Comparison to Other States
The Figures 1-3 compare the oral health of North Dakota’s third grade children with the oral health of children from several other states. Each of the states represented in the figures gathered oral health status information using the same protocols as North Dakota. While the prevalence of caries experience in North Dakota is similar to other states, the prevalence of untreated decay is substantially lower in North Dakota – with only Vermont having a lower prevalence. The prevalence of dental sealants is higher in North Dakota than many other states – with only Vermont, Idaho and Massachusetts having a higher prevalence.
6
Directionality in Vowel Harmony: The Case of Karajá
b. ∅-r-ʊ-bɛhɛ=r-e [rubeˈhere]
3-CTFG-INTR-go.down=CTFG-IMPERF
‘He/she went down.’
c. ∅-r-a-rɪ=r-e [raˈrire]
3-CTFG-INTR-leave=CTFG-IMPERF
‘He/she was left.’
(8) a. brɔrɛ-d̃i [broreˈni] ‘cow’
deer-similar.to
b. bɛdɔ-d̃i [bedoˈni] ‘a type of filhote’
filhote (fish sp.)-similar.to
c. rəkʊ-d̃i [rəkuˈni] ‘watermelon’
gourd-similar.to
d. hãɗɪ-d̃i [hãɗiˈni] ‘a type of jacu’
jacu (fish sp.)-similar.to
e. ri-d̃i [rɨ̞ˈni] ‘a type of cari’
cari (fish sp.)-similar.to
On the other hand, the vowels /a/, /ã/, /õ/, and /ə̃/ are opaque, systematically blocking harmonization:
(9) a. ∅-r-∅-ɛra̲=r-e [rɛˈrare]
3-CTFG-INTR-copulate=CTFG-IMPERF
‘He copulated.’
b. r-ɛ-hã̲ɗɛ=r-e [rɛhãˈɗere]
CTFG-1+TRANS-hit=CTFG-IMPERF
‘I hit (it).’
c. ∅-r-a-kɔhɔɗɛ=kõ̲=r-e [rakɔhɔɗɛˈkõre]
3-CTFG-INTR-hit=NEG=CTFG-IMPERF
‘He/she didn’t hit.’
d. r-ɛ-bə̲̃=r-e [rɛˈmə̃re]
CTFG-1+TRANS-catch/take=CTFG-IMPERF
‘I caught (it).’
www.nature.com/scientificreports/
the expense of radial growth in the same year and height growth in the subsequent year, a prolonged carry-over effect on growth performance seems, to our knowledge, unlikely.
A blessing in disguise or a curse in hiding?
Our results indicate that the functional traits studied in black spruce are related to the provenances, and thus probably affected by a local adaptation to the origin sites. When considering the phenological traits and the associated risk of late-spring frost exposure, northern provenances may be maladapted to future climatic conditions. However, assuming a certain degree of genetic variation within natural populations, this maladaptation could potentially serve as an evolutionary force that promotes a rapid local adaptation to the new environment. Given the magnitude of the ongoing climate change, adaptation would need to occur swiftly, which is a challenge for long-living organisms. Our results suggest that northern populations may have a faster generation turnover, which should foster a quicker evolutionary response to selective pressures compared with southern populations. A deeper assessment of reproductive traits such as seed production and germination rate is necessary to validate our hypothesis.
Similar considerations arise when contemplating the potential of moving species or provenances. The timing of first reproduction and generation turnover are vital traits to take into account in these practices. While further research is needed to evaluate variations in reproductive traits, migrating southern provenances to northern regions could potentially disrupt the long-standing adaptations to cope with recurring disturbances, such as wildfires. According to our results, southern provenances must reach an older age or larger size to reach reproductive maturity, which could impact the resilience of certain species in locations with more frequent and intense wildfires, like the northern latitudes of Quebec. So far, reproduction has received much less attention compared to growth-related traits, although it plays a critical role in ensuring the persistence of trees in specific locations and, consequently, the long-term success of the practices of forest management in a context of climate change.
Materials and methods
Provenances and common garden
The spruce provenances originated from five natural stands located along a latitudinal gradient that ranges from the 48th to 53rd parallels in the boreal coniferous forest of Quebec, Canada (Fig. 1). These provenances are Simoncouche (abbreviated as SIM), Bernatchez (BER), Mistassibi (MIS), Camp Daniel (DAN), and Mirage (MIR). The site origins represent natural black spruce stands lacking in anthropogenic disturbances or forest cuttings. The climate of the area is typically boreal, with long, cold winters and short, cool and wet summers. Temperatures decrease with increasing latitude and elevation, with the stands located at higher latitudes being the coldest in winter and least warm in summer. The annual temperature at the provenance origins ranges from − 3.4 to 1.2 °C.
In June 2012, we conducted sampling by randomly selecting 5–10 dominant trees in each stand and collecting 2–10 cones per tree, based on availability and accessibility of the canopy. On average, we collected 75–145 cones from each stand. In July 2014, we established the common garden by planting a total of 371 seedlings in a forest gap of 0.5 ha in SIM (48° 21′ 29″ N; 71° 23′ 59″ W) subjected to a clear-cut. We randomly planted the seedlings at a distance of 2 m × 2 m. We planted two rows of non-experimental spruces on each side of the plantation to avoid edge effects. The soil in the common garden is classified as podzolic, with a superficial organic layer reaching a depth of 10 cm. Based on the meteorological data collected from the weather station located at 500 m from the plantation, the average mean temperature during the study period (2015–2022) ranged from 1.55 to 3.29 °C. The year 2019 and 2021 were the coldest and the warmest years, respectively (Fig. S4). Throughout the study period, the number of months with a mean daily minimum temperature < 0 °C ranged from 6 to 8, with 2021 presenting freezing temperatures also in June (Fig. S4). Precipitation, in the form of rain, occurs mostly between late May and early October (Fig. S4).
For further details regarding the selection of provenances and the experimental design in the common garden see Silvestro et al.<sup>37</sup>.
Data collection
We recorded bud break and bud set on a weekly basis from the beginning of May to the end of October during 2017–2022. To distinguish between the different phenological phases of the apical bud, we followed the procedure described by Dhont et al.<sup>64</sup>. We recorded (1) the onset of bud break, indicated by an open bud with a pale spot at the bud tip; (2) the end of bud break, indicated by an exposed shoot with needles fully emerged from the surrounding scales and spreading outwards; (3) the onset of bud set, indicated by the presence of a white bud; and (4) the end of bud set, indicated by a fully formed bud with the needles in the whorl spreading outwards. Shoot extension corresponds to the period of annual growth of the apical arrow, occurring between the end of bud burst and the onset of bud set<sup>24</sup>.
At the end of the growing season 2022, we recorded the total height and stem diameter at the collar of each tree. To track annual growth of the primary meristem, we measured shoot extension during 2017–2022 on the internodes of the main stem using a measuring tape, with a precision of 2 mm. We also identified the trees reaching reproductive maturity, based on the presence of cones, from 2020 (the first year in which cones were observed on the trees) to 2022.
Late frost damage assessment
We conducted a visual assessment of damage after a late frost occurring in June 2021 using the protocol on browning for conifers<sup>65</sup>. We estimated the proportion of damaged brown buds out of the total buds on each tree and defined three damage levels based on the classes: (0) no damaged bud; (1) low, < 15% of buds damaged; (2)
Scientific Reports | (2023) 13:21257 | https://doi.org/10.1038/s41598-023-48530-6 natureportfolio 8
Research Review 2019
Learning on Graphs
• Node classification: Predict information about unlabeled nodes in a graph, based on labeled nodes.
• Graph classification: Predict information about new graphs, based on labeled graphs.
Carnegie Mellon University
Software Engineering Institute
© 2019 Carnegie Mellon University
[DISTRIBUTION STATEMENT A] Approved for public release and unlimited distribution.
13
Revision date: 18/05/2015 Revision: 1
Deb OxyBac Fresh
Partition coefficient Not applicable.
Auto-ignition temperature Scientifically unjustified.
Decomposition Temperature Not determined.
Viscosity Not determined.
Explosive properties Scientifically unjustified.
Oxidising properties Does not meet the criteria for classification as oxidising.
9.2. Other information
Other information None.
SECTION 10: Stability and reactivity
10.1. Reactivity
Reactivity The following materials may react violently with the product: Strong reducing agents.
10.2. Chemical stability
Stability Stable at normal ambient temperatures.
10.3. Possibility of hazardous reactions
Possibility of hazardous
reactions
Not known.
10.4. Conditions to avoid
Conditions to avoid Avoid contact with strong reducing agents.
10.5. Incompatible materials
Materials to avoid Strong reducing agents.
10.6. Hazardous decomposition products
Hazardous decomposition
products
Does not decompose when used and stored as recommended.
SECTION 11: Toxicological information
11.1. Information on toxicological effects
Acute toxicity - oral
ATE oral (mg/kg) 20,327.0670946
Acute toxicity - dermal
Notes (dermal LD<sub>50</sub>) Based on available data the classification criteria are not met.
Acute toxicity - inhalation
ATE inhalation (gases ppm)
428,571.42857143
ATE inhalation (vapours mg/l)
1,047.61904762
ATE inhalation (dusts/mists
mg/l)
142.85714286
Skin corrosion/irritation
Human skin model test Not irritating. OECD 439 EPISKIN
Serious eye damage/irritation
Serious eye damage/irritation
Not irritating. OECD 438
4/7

===

• **Work order**: Out of the listing above, reproduce exactly the lines from the one with "www.nature.com/scientificreports/" up to and including the one with "A blessing in disguise or a curse in hiding?".

• **Answer below**:
www.nature.com/scientificreports/
the expense of radial growth in the same year and height growth in the subsequent year, a prolonged carry-over effect on growth performance seems, to our knowledge, unlikely.
A blessing in disguise or a curse in hiding?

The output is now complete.